This thesis builds on critical heritage research into the emotions of heritage. Where existing studies show that a visit to a heritage site can be an affective experience, this thesis asks whether the affective practices exhibited at heritage sites can be linked to social and political discourse in England. With this discourse increasingly dominated by emotional truth – what has come to be termed post-truth – it argues that the heritage industry must understand the impact it has on the world beyond its gates.
To analyse this impact, a large-scale data collection exercise was undertaken using the review aggregate site Tripadvisor. This generated 28,000 data points from twenty-eight heritage sites of different kinds. The thesis uses a quantitative and qualitative analysis of this data to scaffold a wide theoretical discussion on perceptions of the past in England.

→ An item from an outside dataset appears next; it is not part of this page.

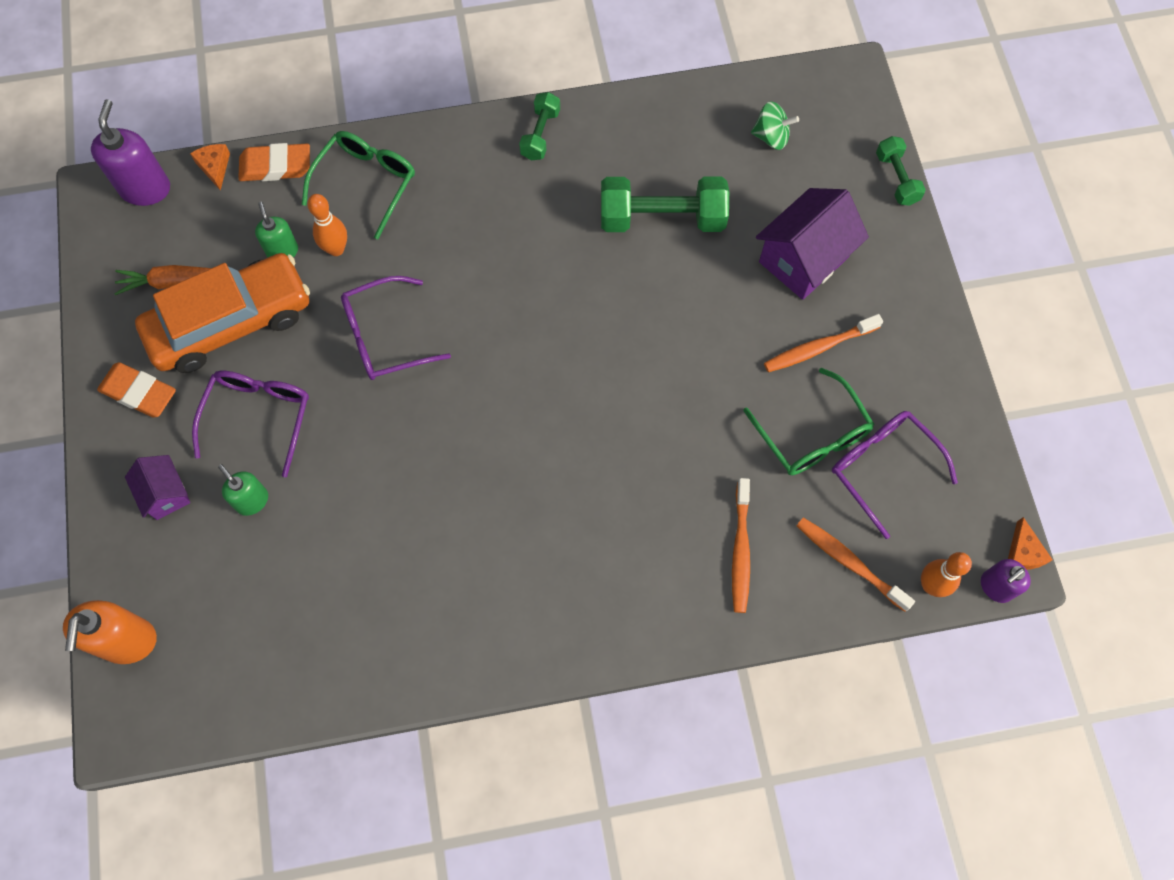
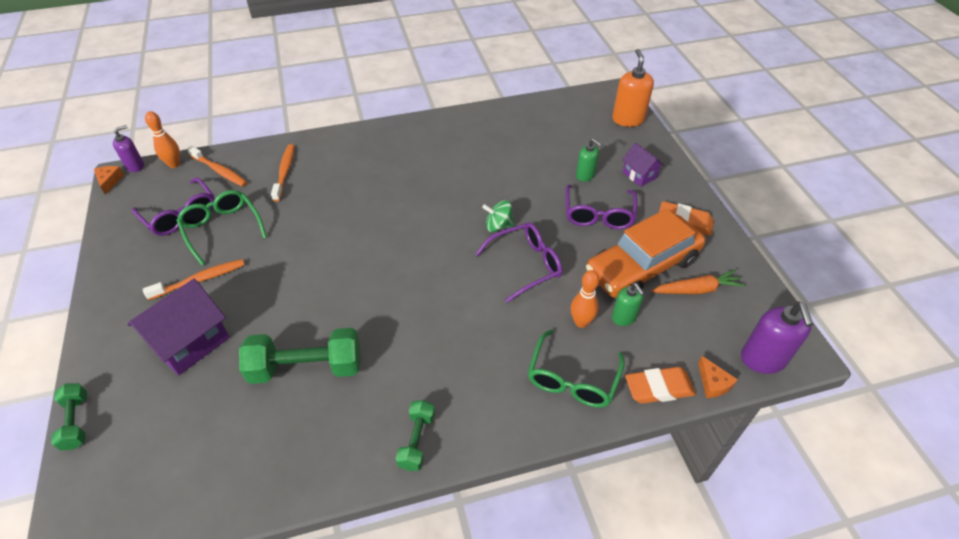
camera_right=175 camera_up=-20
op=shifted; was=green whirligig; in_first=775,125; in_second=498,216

This exploration establishes a theory I term ‘the living past’: a conjuncture of the past and present established through personal emotional connections to the past. The thesis then develops the emotional living past to demonstrate how it has given rise to homogenous national pasts in the form of ‘the imagined past’, ‘the equitable past’, ‘the dissonant past’ and ‘the consumable past’. These emotionally held, nationally developed pasts marry with the social and political discourse we find in England’s post-truth debates.
This thesis offers a new way of collecting and working with data in heritage studies. By developing theories on the living past and the aforementioned national pasts, it also contributes to critical heritage understandings of emotions within the heritage environment. Most importantly, it demonstrates the link between England’s heritage industry and post-truth social and political discourses – before suggesting ways to break this connection.